Activity:
Return every line of the data that contains the string "unstallingunit".

(Dataset items)
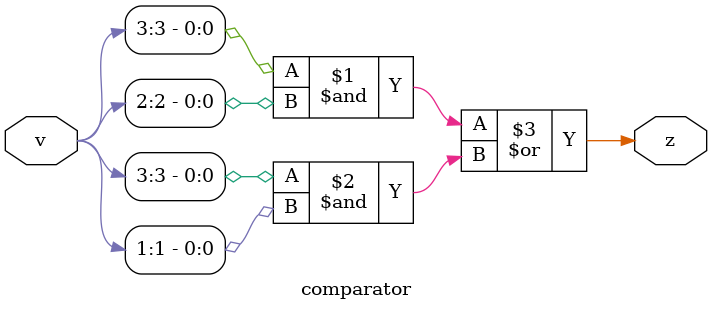
<source format=v>
`timescale 1ns / 1ps


module comparator(v,z);

input [3:0]v;
output z;

assign z = (v[3]&v[2]) | (v[3]&v[1]);


endmodule

</source>
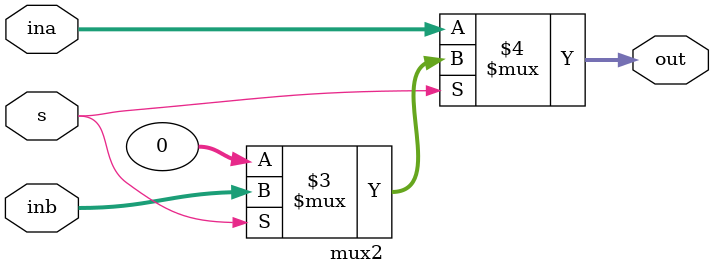
<source format=v>
`timescale 1ns / 1ps


module mux2
#(parameter N=32)
(
    input [N-1:0] ina, inb,
    input s,
    output [N-1:0] out
);
assign out = (s == 1'b0)?ina :
             (s == 1'b1)?inb :
             32'h00000000;
endmodule

</source>
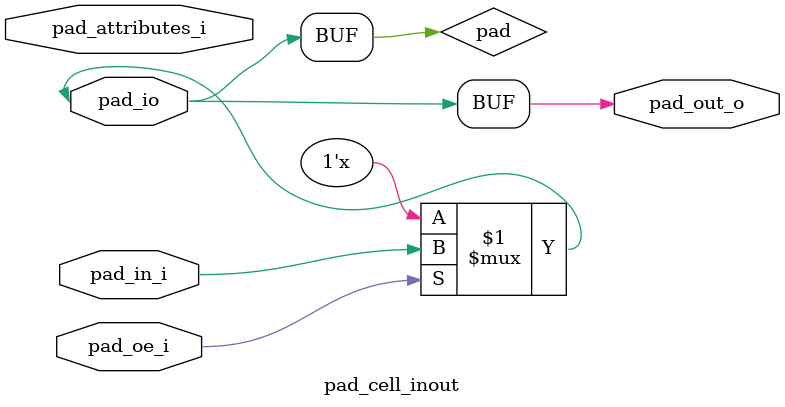
<source format=sv>


module pad_cell_inout #(
  parameter int unsigned PAD_ATTR = 16
) (
  input logic pad_in_i, // pad input value
  input logic pad_oe_i, // pad output enable
  output logic pad_out_o, // pad output value
  input logic pad_io, // pad value
  input logic [PAD_ATTR-1:0] pad_attributes_i // pad attributes
);
  // INTERNAL SIGNALS
  logic pad;

  // --------------
  // INTERNAL LOGIC
  // --------------
  assign pad_out_o = pad_io;
  assign pad_io = pad;
  assign pad = (pad_oe_i) ? pad_in_i : 1'bz;
endmodule

</source>
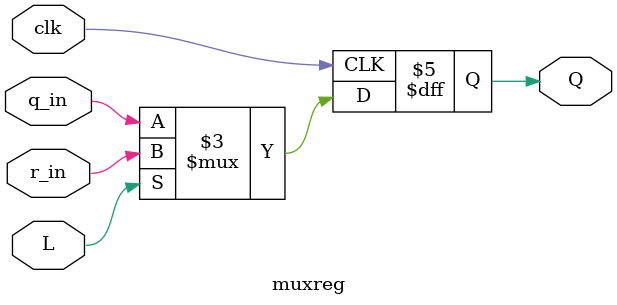
<source format=v>
module top_module (
	input [2:0] SW,      // R
	input [1:0] KEY,     // L and clk
	output [2:0] LEDR);  // Q
	
    muxreg muxreg0 (KEY[0], KEY[1], SW[0], LEDR[2], LEDR[0]);
    muxreg muxreg1 (KEY[0], KEY[1], SW[1], LEDR[0], LEDR[1]);
    muxreg muxreg2 (KEY[0], KEY[1], SW[2], LEDR[2] ^ LEDR[1], LEDR[2]);
	
endmodule

module muxreg (
	input clk,
	input L,
	input r_in,
	input q_in,
	output reg Q);
	
    always @(posedge clk) begin
        if (L) Q <= r_in;
        else Q <= q_in;
    end
    
endmodule

</source>
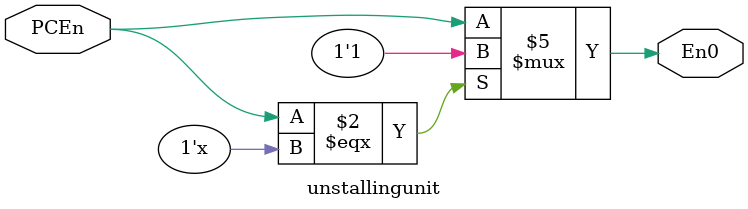
<source format=v>
/*
* File Name: unstallingunit.v
* Function: This module is placed between PC and control unit, it takes
* PCEn pin of main control unit as input, its output is connected to PC's
* EN0 pin.
* The logical behavior is described below:
* Whenever its input is x(don't care), it always outputs HIGH, otherwise
* it outputs the value of input.
* The reason to put this temporary bypass device is to ensure PC is still
* counting during the 2nd clock cycle of a program, since control signals
* can only be valid after 2nd clock cycle because the pipeline architecture
* needs 1 clock cycle to store instruction to pipeline register.
*/

module unstallingunit ( input wire PCEn,
                        output reg En0);


initial begin
    En0 = 1'b1;
end

always @(PCEn) begin
    if (PCEn === 1'bx) begin
        En0 = 1'b1;
    end else begin
        En0 = PCEn;
    end
end

endmodule

</source>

Exercise solution:
* File Name: unstallingunit.v
module unstallingunit ( input wire PCEn,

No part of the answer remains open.